Enke went on to warn that the coronavirus pandemic has had a negative effect on people with mental health issues, also offering advice to anyone struggling.

"The virus is having a particularly profound impact on society. I have said several times that one of the positives of coronavirus is that it has made people more aware of mental illness – but that really is the only positive. People have been confronted with an unprecedented challenge as well as isolation and regulations outside their control which mean they haven’t even been able to decide for themselves whether or not to go out late at night, for example," she said.

Germany's goalkeeper Robert Enke walks i
Enke started his career with Carl Zeiss Jena / JOHN MACDOUGALL/Getty Images

"If you notice that you might be struggling, it’s so important to open up to someone. If you notice that a good friend has psychological issues, I would advise them to get help. Depression is treatable if it hasn’t yet taken hold completely.

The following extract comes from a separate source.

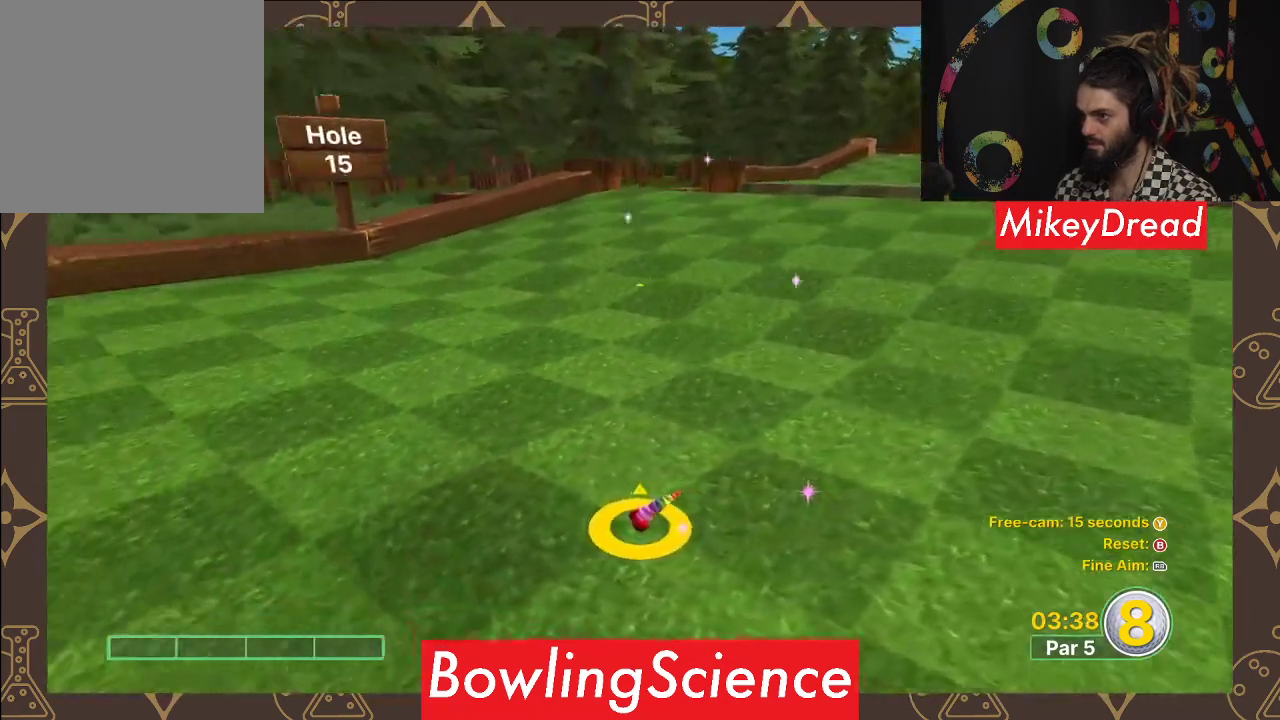
{"buttons": [], "left_stick": "center", "right_stick": "center", "events": [[50, "right_stick", "right"], [233, "right_stick", "up-right"], [400, "right_stick", "center"]]}
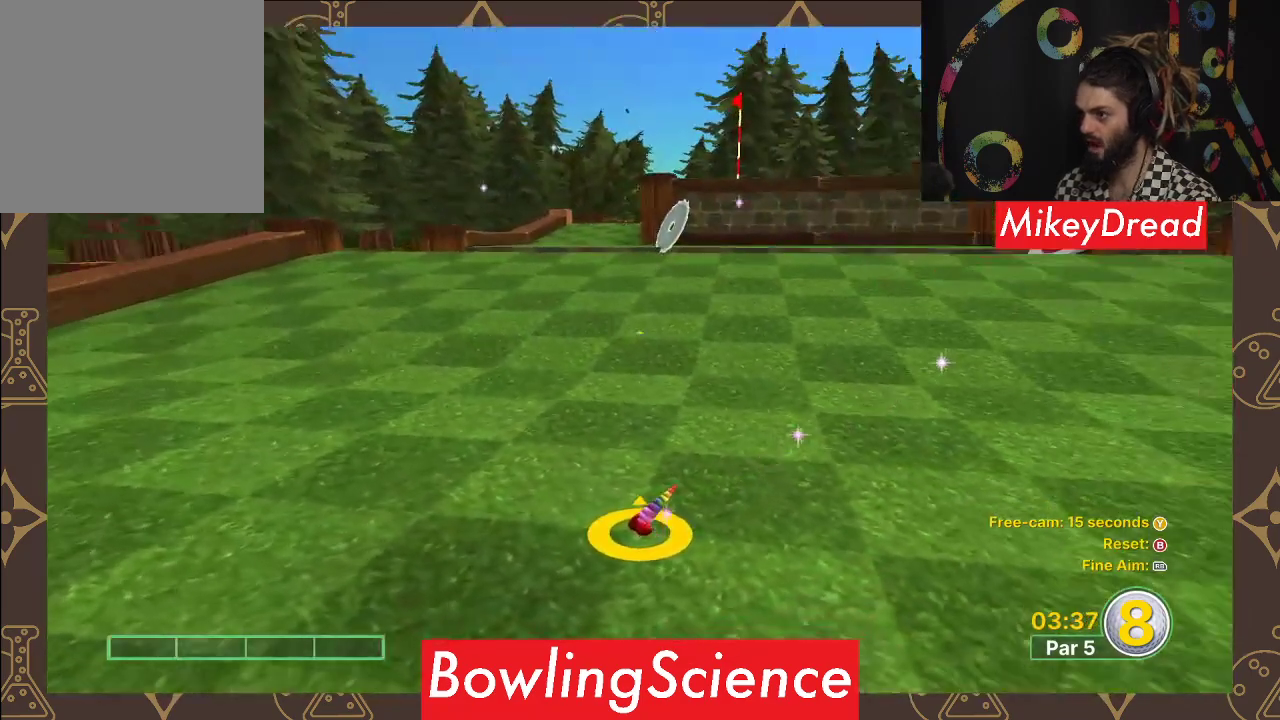
{"buttons": [], "left_stick": "center", "right_stick": "up-left", "events": [[467, "right_stick", "up-left"]]}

“The role of a good friend or partner is to be by someone’s side and empathise with them. Sometimes it is even as simple as sitting and listening to them.

"Depression is an illness, not a weakness. If that acceptance is there, then the person struggling feels they can open up about it. If I have cancer or a knee operation, I don’t have to worry about talking to someone about it because they instantly understand and can grasp the situation, but with depression it’s different.

"I believe that athletes can and have to be able to deal with pressure. They only need to seek help when that pressure becomes too great, or if they become ill. Every job comes with pressure, of course, but if you notice that you can’t cope with that pressure as easily as you did before, then it’s vital to make sure you have people around you who can share the load and stand alongside you."

FIFA has launched #ReachOut, a campaign designed to raise awareness of the symptoms of mental health conditions, encourage people to seek help when they need it, and take actions every day for better mental health. With the support of past and current football players, FIFA is underlining the importance of greater awareness around mental health.